Ex-Bengals Cheerleader Libel Retrial Set for July

By | March 12, 2013

A defamation lawsuit involving a gossip website and a former Cincinnati Bengals cheerleader convicted of having sex with a teenage student has been scheduled to go to trial again this summer in court in Kentucky.

Former high school teacher Sarah Jones is seeking $11 million over a pair of 2009 posts on thedirty.com that said she had sex with every Bengals player and probably had two sexually transmitted diseases. Jones says the posts were untrue and caused her severe mental anguish.

A January trial resulted in a hung jury. Federal Judge William Bertelsman set a July 8 retrial date in Jones’ lawsuit against the Scottsdale, Ariz.-based site and its operator, Nik Richie.

The posts about Jones were unrelated to her earlier guilty plea in October to charges she had sex with an underage former student. As part of a plea deal, Jones avoided jail time but agreed to never teach again.

Meanwhile Bertelsman is considering a request by Richie’s attorneys to reconsider their argument that the website is protected under the Communications Decency Act, which provides immunity to website publishers from liability for content that comes from third parties.

While Richie’s attorneys argue that Jones’ lawsuit is equivalent to someone suing Facebook CEO Mark Zuckerberg over a comment that someone else posted, Bertelsman previously ruled that the law was not meant for websites like thedirty.com.

Bertelsman could reverse his ruling, let it stand or refer the matter to the 6th U.S. Circuit Court of Appeals in Cincinnati.

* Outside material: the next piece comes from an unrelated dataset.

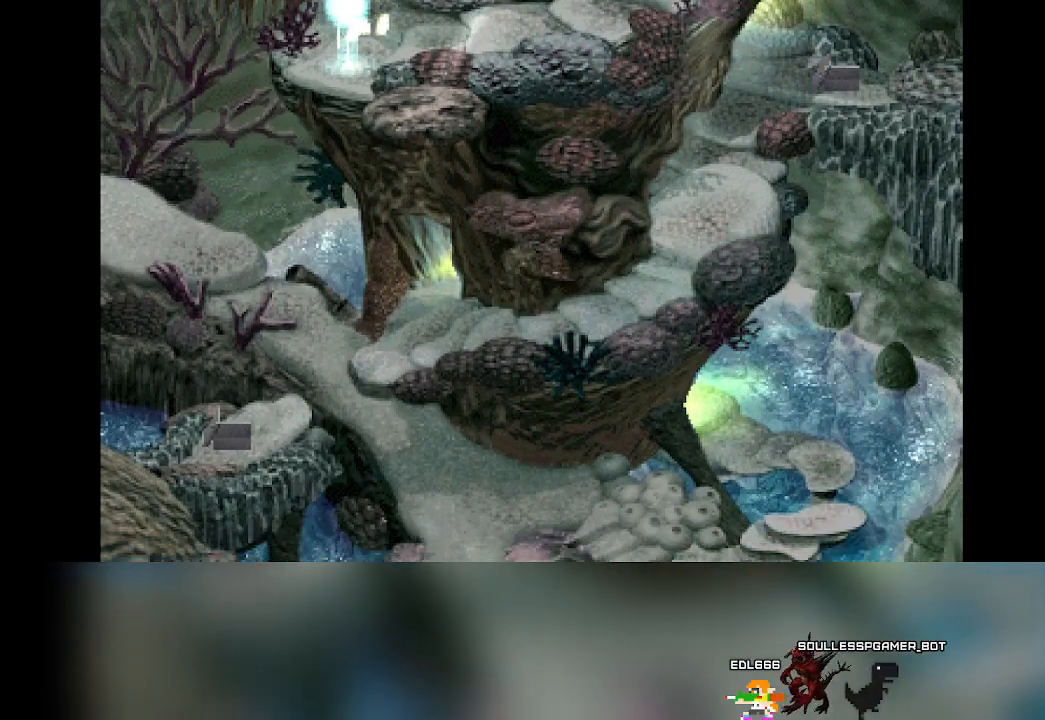
{"buttons": [], "left_stick": "down", "events": []}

In January’s trial, jurors had to decide whether Jones proved that the two posts were substantially false, but the closest they came to answering that question was an 8-2 vote in Jones’ favor; the verdict had to be unanimous.

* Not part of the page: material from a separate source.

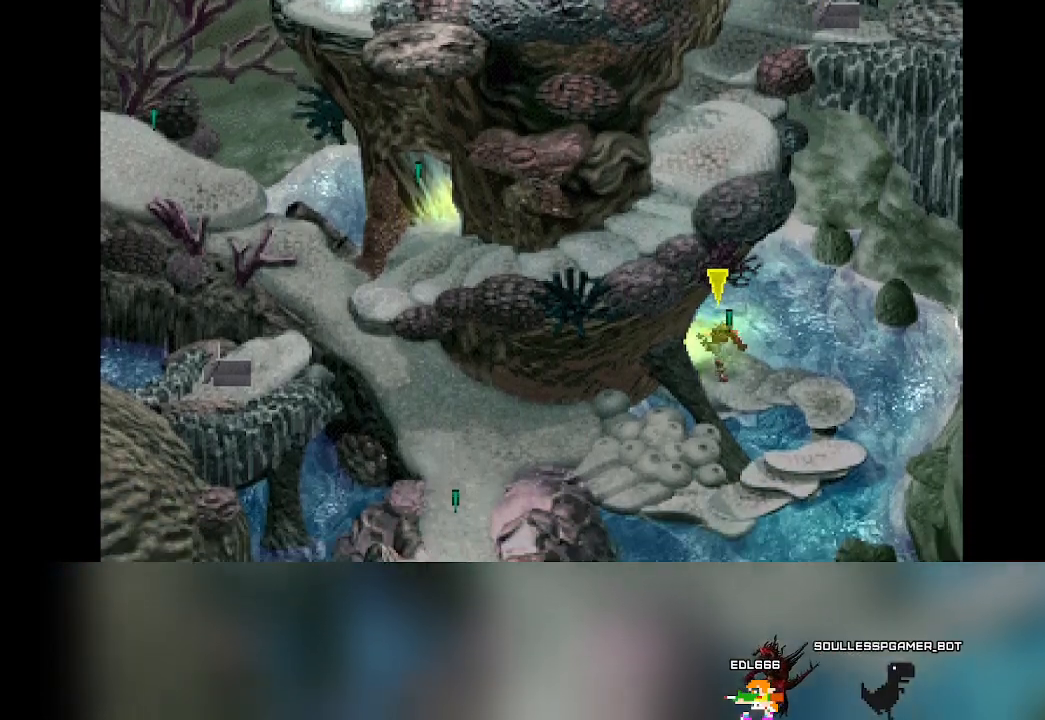
{"buttons": [], "left_stick": "down", "events": []}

The jury did unanimously agree that Richie did not act with malice when he published the anonymously submitted posts, which means Jones would not have been awarded any money had the jury agreed the posts were substantially false.

During the three-day trial, Jones’ attorney, Eric Deters, argued the posts defamed Jones and called her reputation into question long before her relationship with the student, and she’s therefore entitled to damages. He also urged jurors to give her a big financial reward to effectively shut down thedirty.com.

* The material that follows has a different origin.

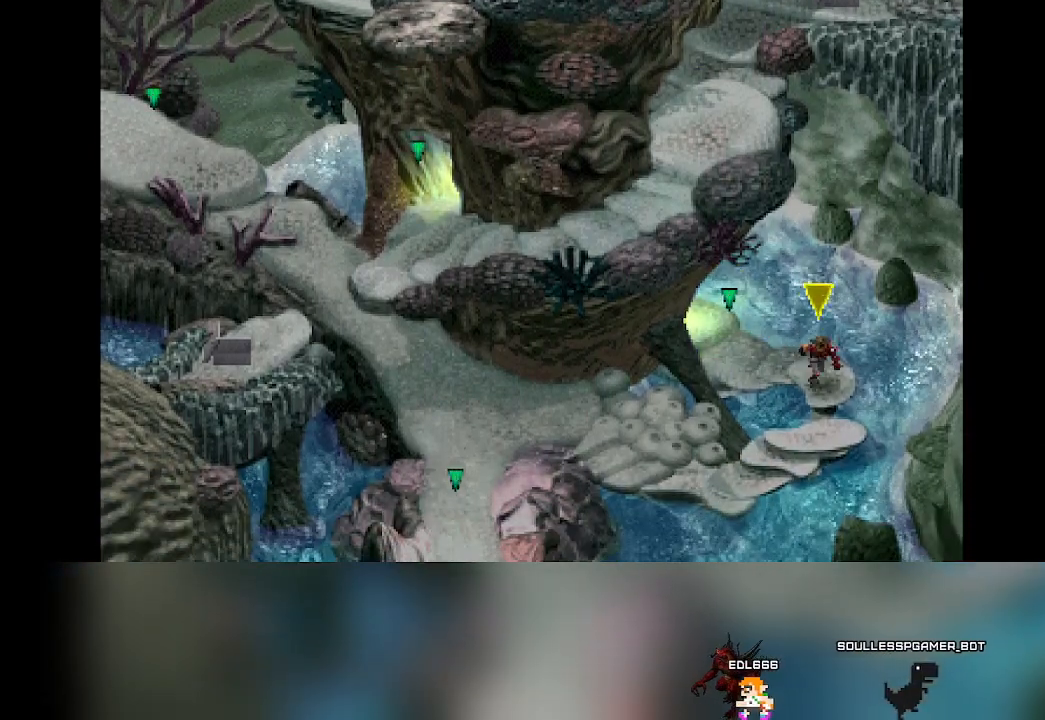
{"buttons": [], "left_stick": "down-left", "events": [[167, "left_stick", "down-left"]]}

Richie testified that Jones is a public figure and that the posts were written by an anonymous user, not him.

One of his attorneys, Alex Ward, argued that the first post about Jones having sex with all the Bengals players was a clear exaggeration that no reasonable person would believe, and therefore, didn’t amount to defamation. He said the second post — which said that Jones’ ex-husband cheated on her with 50 women, had gonorrhea and chlamydia, and likely gave it to Jones — was merely an opinion that also did not amount to defamation.

Evidence at trial included newly released text messages between Jones and the teen that said she first fell in love with him when he walked into her freshman English classroom when he was 14.

Jones resigned from Dixie Heights High School and from the Bengals cheerleading squad in late 2011 after four years in both jobs.

The day after she pleaded guilty in the student sex case, Jones and the teen spoke with NBC’s Dateline and said they were in love, still in a relationship and didn’t care what anyone thought.

Deters said that the two are still together, and that Jones is studying to become a criminal defense attorney.